╭─ INFORMATION SUPPLIED
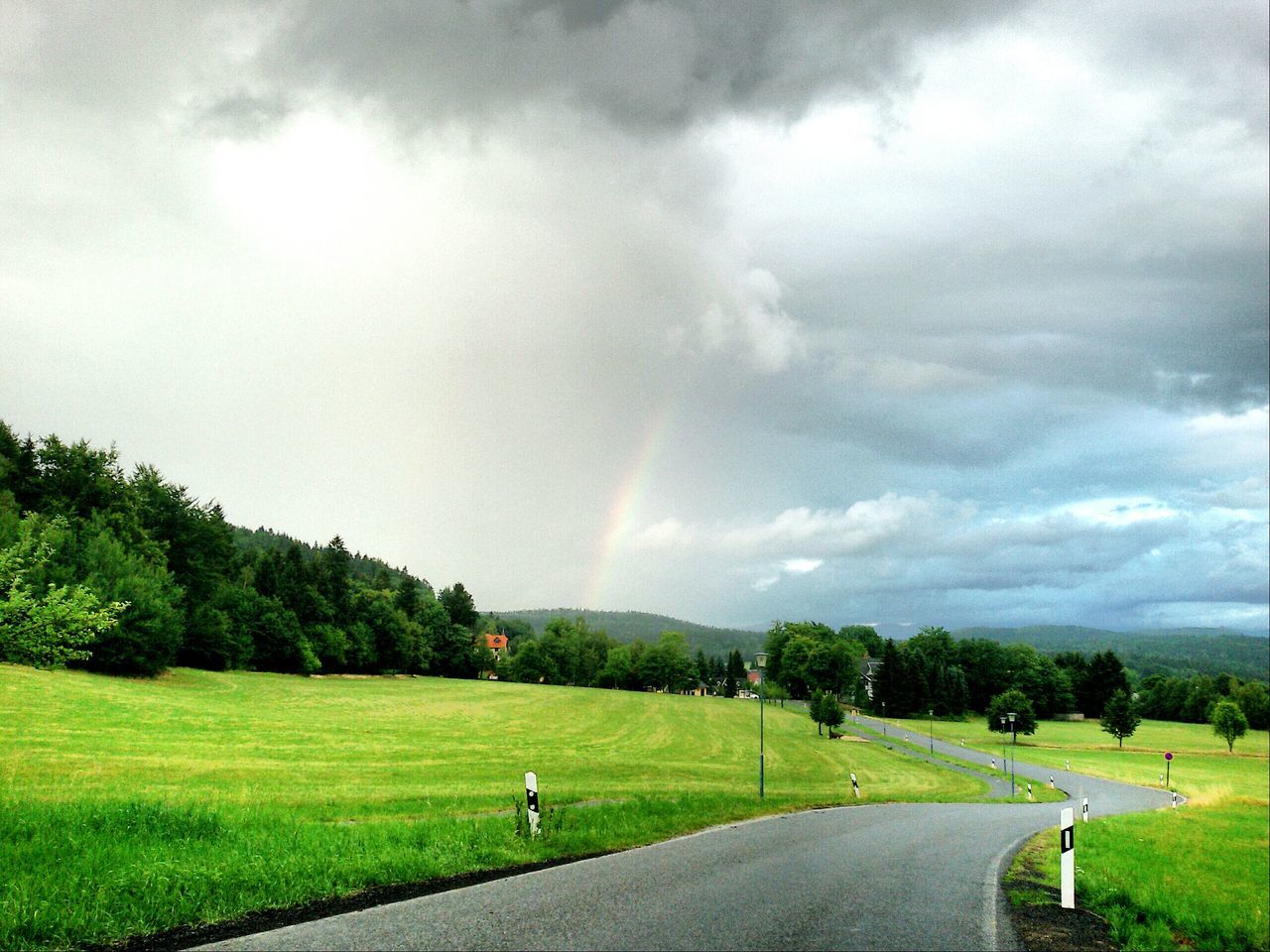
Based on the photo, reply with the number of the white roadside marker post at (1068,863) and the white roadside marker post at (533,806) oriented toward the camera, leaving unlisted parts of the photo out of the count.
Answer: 2

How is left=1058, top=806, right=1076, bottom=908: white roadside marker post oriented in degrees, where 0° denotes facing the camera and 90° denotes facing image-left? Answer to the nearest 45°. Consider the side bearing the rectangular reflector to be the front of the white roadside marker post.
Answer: approximately 0°

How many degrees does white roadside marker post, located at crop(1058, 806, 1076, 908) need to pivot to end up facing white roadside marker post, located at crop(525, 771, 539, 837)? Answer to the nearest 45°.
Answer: approximately 90° to its right

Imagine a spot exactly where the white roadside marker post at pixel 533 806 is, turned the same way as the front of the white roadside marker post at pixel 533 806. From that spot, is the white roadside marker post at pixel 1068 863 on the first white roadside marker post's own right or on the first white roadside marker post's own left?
on the first white roadside marker post's own left
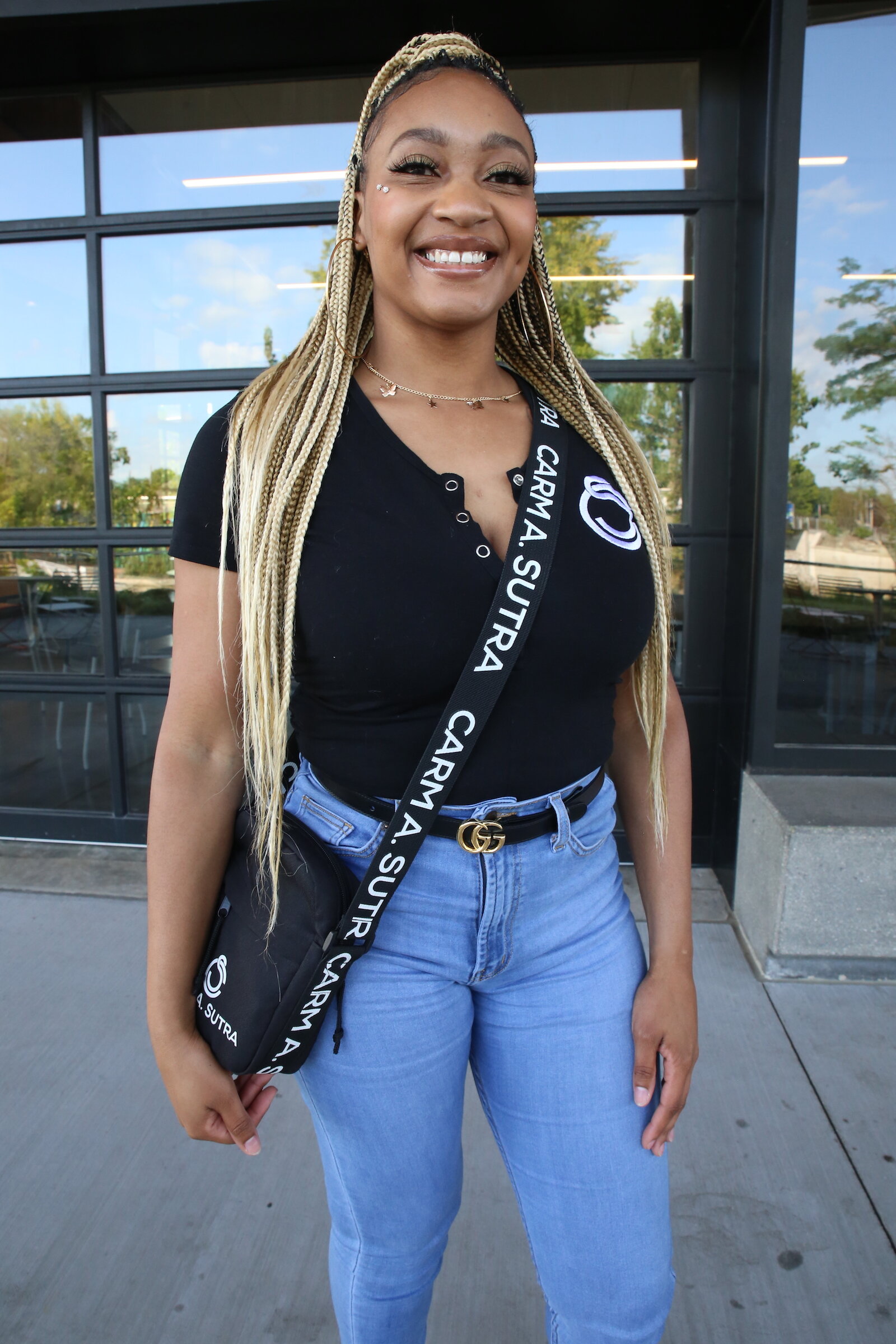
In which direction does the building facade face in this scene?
toward the camera

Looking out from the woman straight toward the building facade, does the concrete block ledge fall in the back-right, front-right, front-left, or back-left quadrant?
front-right

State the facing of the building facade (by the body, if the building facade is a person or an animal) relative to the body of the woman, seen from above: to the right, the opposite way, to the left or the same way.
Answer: the same way

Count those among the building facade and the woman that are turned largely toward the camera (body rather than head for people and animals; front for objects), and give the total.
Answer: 2

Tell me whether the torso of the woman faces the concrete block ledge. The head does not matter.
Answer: no

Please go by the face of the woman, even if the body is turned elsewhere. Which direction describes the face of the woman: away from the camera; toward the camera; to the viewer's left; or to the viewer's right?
toward the camera

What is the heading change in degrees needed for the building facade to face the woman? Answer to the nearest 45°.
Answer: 0° — it already faces them

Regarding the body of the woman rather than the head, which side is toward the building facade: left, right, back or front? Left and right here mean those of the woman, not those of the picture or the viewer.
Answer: back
╰─
**ABOUT THIS EXERCISE**
Please copy all of the material above word for word, leaving the pictures out.

**TASK ANSWER**
Based on the photo, reply with the number of the white roadside marker post at (1068,863) and the white roadside marker post at (533,806) oriented toward the camera, leaving unlisted parts of the photo out of the count.
Answer: 2

How is left=1058, top=806, right=1076, bottom=908: white roadside marker post oriented in degrees, where 0° denotes facing the camera and 90° denotes facing image-left? Answer to the nearest 45°. Consider the side bearing the rectangular reflector to be the front of the white roadside marker post.
Answer: approximately 0°

How many degrees does white roadside marker post, located at crop(1058, 806, 1076, 908) need to pivot to end up facing white roadside marker post, located at crop(525, 771, 539, 837)? Answer to the nearest 45°.
Answer: approximately 90° to its right

Imagine a spot exactly where the white roadside marker post at pixel 533 806 is, turned the same way as the front of the white roadside marker post at pixel 533 806. From that spot, is the white roadside marker post at pixel 1068 863 on the first white roadside marker post's own right or on the first white roadside marker post's own left?
on the first white roadside marker post's own left
In which direction does the building facade face in this scene?
toward the camera

Looking out from the woman straight toward the building facade, does the concrete block ledge fall in the back-right, front-right, front-left, or back-left quadrant?
front-right

State the facing of the building facade (by the body, if the building facade is a person or an animal) relative to the body of the woman, seen from above: to the right, the opposite way, to the left or the same way.
Answer: the same way

Count those among the building facade and the woman that are turned largely toward the camera (body rather than head for people and animals; front for objects), and give the total.
Answer: 2

Tell me whether the torso of the woman faces the concrete block ledge. The head does not matter.
Answer: no

Please go by the face of the woman, even if the body is turned elsewhere. Which direction describes the face of the woman: away from the camera; toward the camera; to the viewer's left; or to the viewer's right?
toward the camera

What is the heading change in degrees needed for the building facade to face the woman? Answer to the nearest 45°.
Answer: 0° — it already faces them

Regarding the body of the woman rather than the head, which side is toward the building facade: left, right, back or front? Left and right here mean those of the woman, not those of the picture or the viewer.
Answer: back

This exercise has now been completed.